═══ Material for this exercise

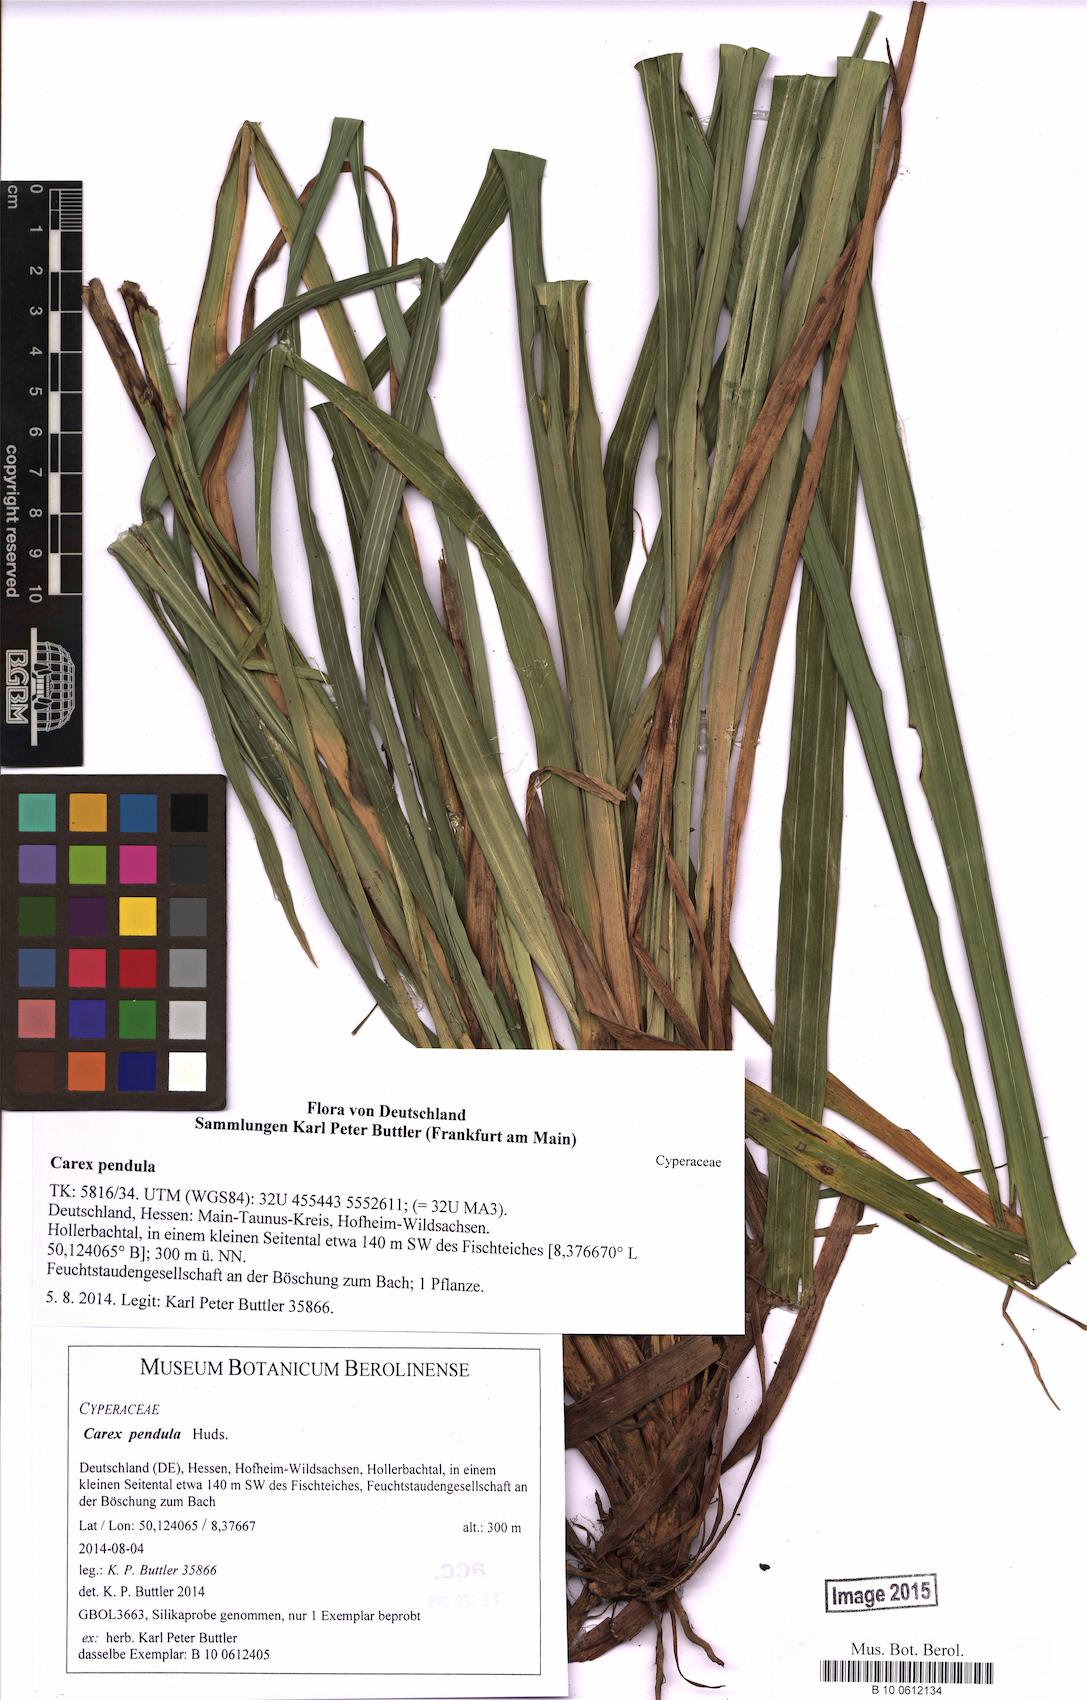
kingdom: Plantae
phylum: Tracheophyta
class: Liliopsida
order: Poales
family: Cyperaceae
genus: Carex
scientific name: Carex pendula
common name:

══════

_Stated goal_:
Copy every text line in the records above without any changes, and leave the pictures out of your answer.

_Exercise result_:
kingdom: Plantae
phylum: Tracheophyta
class: Liliopsida
order: Poales
family: Cyperaceae
genus: Carex
scientific name: Carex pendula
common name:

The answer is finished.